Results coming in tomorrow. Hopefully she's healthy and can begin meeting my cats. Boris likes babies and the baby is only 3.5 months so I'll monitor interactions once she gets the vet stamp of approval. At her age she should hopefully learn to use her pie-pan litter box quickly. That'd be nice.


----------



## Greenport ferals (Oct 30, 2010)

Lucky for this kitten that you came along. Can we see a photo?


----------



## CaliKitty1 (Feb 13, 2016)

This is the little woodpile rescue. She's interacting with us and curious of the other kitties and horrified by the big dogs that are very happy to meet a new kitty. Her on the stool she's just been caught, her in the towel was the first time she wanted to get picked up and cuddled.

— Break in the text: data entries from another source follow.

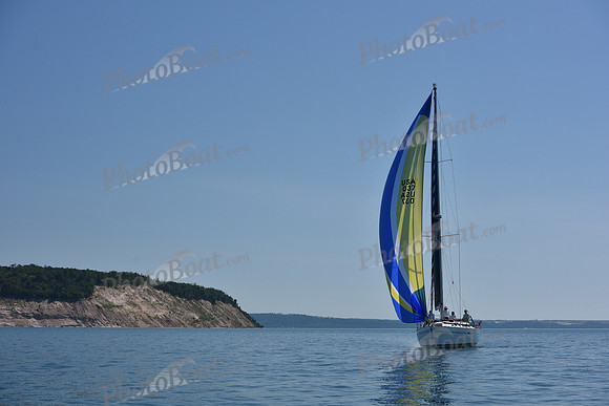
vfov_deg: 19.5
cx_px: 304
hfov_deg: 28.8
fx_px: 1184
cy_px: 203
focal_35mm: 70
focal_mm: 70
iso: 250
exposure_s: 1/800
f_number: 8
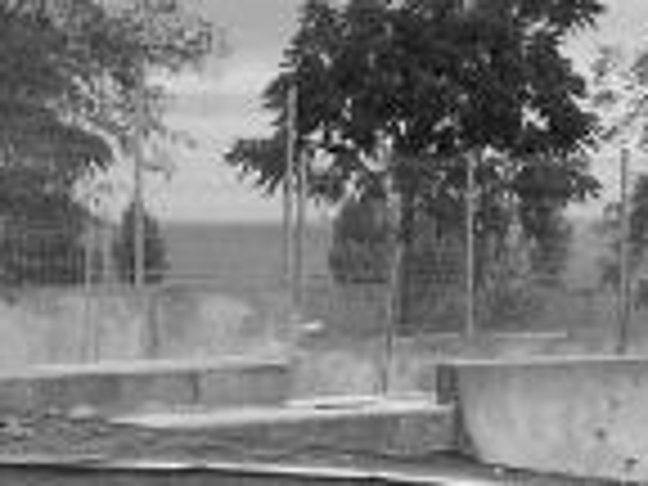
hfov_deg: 11.2
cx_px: -333
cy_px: 742
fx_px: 3164
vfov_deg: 8.6
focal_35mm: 169
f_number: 5
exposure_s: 1/200
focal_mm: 6.3
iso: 200
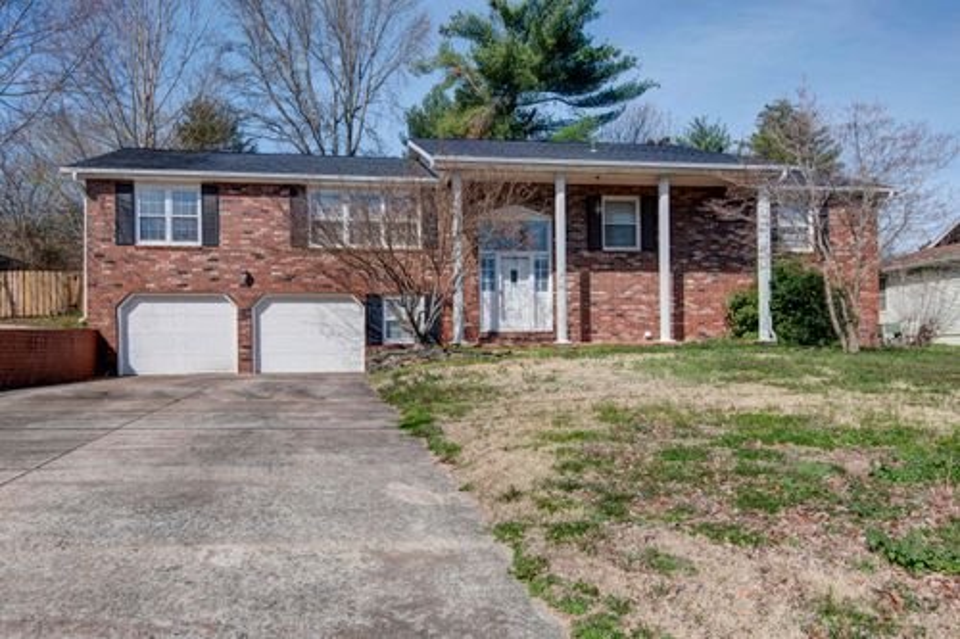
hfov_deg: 73.8
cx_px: 480
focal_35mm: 24
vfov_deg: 53.1
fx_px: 640
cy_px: 320
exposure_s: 1/800
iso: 100
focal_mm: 24
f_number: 6.3
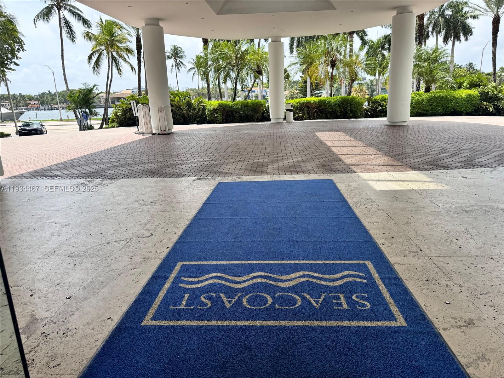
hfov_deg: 71.6
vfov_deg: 56.8
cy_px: 189
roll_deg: +2.0
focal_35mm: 24
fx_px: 349
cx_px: 252
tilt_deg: -13.6
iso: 80
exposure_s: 1/1597
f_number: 1.78
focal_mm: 6.76
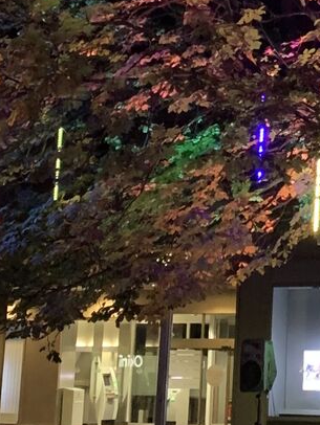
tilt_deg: +13.7
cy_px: -7
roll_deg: -0.4
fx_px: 1576
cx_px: 431
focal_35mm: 128
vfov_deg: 15.1
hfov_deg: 11.3
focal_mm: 4.25
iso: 320
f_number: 1.8
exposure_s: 1/25
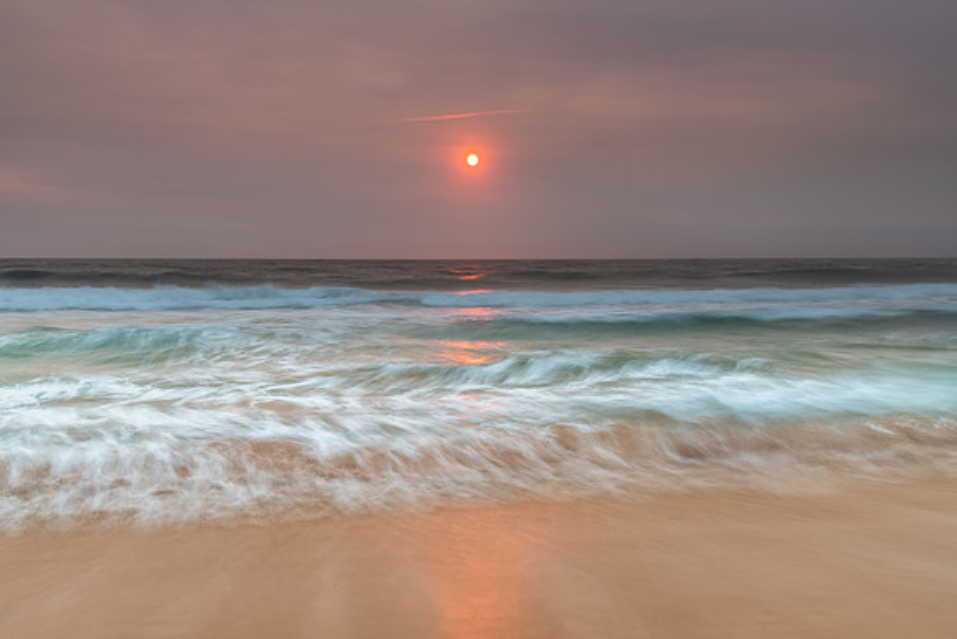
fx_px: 941
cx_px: 494
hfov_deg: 53.9
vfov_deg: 37.5
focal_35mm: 35
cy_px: 313
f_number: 11
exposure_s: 1/1.25
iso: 31
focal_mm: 34
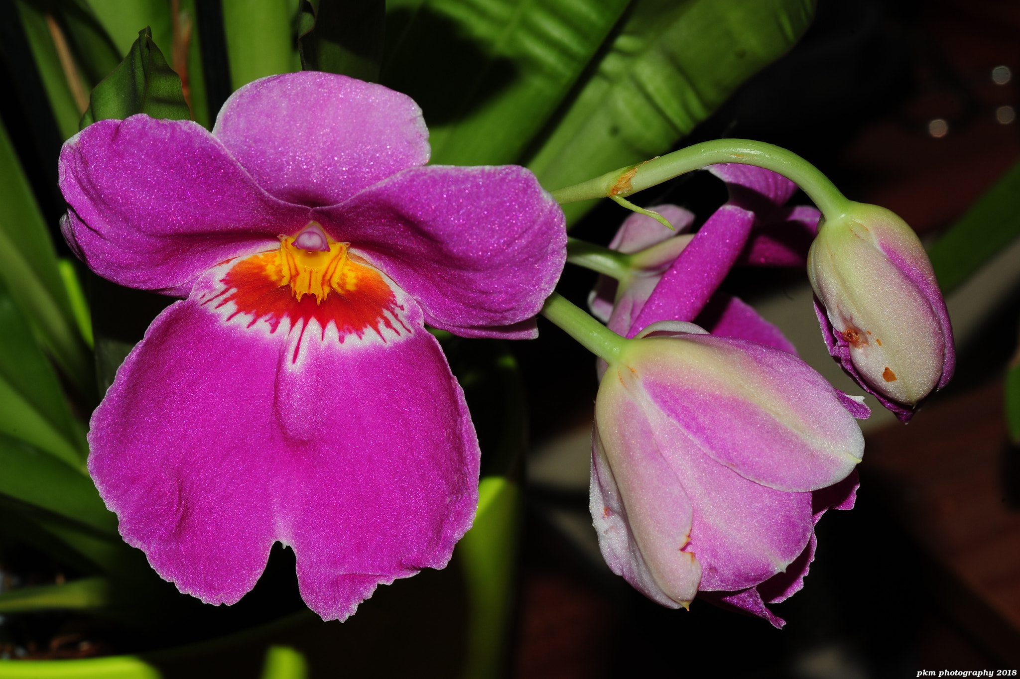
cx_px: 510
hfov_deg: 20.4
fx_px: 2832
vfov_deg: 13.7
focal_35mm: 100
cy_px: 340
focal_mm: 100
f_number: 20
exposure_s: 1/250
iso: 250
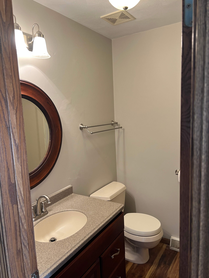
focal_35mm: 26
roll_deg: +4.3
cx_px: 104
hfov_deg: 53.1
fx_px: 209
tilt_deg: -7.9
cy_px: 139
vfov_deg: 67.3
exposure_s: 1/60
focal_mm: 5.7
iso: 80
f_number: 1.5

Today she got test results as parasite free and had a bath that she mostly accepted with grace. May have a flea or two but we've been combing her for them. Still eating really well and likes me despite her bath.


----------



## librarychick (May 25, 2008)

She's a cutie. I think your first guess of 6-7 weeks is probably closer. Her ears are fully up, they'd be floppy on a 4-5 weeks old still. The eye color is tough to tell, from your pictures, but they don't look deep baby blue to me - baby blue eyes also have murky pupils. My best guess would be 6 weeks.

I think you'll be fine with the kitten food, if you haven't opened the KMR you can return it. I feed my foster kittens at that age about 1/2 small can per day - but they're usually nursing off mum and eating kibble as well. I'd say start with 1 small can per day, in about 4 meals. I'd put kibble out for her too, to see if she knows how to eat it and to give her some extra calories.

As far as socializing her, I'd suggest going in and cuddling her twice a day at least. Pick her up and place her on your knee facing away from you (wear jeans  ) then use one hand to prevent her from jumping off - you might need to scruff her at first, but it's better to just hold her firmly instead. I use three fingers tucked underneath from one side - two meeting around her neck and the third to hold just behind her front legs. Use your free hand to scratch and pet her, if she relaxes then relax your holding hand, but don't let her escape. Once she's calmer and has relaxed a bit gently set her down - don't let her jump off!

I also like to read out loud to feral or nervous kittens, especially while they're eating. This associates your voice with food, and helps them get used to the tones you use, without your eye contact making them nervous.

Spend a LOT of time socializing her now, just sit nearby and let her get used to your presence at first, so that she becomes more social quickly. The faster she gets used to you, and then to other people, the more social she'll be as an adult. It looks like she won't be a tough case though.


----------



## spirite (Jul 31, 2012)

Oh my goodness, she is scrumptious! I love her tabby markings along with her calico.  It sounds like she's making fast progress and learning that it's really great to live with a human. Hopefully, she's find the same about living with other kitties and dogs!


----------



## bluemilk (Oct 3, 2005)

She's a doll!


----------